Indeed, the focus on the "colour" provided by politicians such as Joyce and Independent MP Bob Katter has been cited by former Finance Minister Lindsay Tanner as demonstrating "the decline of serious political coverage". In his recent book ‘Sideshow: dumbing down democracy’, Tanner recalls that, when asked why she was profiling then-shadow finance minister Joyce instead of Tanner, Fairfax journalist Jane Cadzow replied "Lindsay’s too normal". Attempts to link oneself to the "heartland" have become part of the sideshow, with Akubra-hatted politicians making pilgrimages to regional areas, using the word "mate" as often as possible and trying to seem down to earth.
This kind of posturing can be amusing, but the concept of the regions as more authentically Australian than cities is problematic. Given that rural areas tend to be less diverse — the 2006 census showed (pdf) that "four fifths of Australia’s overseas-born population lived in capital cities" — what does the narrative of rural authenticity say about perceptions of who qualifies as "Australian"? Does a quiet wistfulness about the passing of white Australia lurk beneath the salt-of-the-earth romanticism?
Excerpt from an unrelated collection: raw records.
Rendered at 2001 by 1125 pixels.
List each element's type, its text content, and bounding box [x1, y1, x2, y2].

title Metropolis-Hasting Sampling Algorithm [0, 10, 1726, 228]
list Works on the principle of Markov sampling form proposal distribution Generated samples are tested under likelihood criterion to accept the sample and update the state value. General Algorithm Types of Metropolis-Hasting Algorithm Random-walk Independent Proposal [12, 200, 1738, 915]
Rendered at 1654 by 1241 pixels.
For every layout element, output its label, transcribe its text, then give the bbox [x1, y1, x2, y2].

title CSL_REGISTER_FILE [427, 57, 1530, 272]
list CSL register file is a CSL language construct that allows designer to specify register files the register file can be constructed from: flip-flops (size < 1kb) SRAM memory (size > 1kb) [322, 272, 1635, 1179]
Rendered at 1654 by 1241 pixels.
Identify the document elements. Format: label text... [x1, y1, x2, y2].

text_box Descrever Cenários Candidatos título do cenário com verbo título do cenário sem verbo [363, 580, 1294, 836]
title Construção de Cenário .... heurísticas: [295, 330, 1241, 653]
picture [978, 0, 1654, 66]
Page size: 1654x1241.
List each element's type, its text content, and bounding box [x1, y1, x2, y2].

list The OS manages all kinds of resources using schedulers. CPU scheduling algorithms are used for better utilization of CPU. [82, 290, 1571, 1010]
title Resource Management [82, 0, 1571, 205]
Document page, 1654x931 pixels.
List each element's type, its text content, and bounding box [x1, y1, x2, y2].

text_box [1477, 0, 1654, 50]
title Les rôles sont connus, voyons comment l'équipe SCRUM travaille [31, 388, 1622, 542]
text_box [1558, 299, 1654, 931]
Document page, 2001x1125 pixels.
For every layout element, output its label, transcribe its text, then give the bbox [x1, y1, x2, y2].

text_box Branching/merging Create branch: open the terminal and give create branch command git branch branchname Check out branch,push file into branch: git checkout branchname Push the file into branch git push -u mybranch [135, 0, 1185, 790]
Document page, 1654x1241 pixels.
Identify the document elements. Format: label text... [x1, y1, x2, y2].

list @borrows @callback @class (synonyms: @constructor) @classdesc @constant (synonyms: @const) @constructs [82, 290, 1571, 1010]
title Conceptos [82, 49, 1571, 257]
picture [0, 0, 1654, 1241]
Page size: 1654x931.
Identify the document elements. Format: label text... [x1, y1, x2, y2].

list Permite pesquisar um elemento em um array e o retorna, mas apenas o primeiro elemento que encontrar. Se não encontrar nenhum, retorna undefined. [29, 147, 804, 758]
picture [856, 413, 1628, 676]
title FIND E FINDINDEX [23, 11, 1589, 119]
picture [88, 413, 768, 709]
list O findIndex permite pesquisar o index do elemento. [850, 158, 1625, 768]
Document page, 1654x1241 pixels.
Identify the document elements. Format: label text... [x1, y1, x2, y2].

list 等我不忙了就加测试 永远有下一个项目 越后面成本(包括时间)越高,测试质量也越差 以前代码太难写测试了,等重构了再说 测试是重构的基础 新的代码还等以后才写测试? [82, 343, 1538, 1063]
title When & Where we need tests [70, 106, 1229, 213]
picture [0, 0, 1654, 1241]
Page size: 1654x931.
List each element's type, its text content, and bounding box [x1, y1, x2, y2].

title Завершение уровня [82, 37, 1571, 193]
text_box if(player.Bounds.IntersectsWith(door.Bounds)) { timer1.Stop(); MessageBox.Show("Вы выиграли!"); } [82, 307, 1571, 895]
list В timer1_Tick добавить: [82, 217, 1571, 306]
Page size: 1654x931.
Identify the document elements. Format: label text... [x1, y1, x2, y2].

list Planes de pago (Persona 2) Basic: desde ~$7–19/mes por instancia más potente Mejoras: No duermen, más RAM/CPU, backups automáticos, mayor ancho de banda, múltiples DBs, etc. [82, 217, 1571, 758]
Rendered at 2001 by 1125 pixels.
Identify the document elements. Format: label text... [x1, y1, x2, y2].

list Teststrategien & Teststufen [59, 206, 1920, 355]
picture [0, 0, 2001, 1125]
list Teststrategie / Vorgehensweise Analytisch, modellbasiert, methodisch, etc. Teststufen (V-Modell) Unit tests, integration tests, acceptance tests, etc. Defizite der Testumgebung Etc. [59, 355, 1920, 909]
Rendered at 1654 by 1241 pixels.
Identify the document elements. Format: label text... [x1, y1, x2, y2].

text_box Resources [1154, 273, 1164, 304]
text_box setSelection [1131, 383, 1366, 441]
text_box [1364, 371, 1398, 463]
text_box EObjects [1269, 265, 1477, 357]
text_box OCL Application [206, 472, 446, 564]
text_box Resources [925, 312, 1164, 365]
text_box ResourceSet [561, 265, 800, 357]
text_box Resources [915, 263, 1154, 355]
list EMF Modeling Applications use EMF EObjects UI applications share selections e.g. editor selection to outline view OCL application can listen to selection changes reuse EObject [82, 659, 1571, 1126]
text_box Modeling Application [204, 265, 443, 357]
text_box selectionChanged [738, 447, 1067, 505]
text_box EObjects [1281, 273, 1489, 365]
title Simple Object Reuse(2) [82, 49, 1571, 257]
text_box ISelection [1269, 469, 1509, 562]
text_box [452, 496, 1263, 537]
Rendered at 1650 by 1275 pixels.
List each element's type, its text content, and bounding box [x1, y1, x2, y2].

As noted previously on New Matilda, the nostalgic glow that pervades discussion of country folk also contrasts markedly with political and media constructions of remote Aboriginal communities, which are more likely to be disparaged as "cultural museums" than as the authentic heart of the nation. Rather than being lauded for their realness and down-to-earth attributes, their residents are merely living "a remnant culture". That said, Indigenous people are in something of a lose-lose situation; while remote communities are classed as economically unsustainable products of a failed 1970s leftist ideology, Aboriginal and Torres Strait Islander people resident in urban or suburban areas are prone to being dismissed as "not black enough".
The narrative of rural authenticity is hollow at its core. Ultimately it does not offer residents of regional Australia anything more than honeyed words. In particular, as was apparent on Q and A, there is a deep inconsistency between conservative appeals to "rural values" and the Coalition’s embrace of economic rationalism. When called upon to defend his decision to support the ALP following the 2010 election, Tony Windsor argued that it was important for rural members to be "prepared to deal with either side of the political equation and get the best deal for their people".
Windsor criticised the impact of neo-liberal ideology on country areas as well as the populist "vote buying" of modern elections. He noted that he had surveyed his electorate in 2007 and found that the majority had opposed tax cuts offered by both major parties, preferring money to be spent on health and other services. He then argued that it was "all very well for philosophies to develop and say give it back to the people and they will spend it in a better fashion than government. That doesn’t work in the delivery of services".
There are real and substantive issues affecting rural and regional Australia. Comforting stories and sepia-toned stereotypes do little to address the legitimate concerns of residents. It’s time to move beyond "authenticity" and look at reality.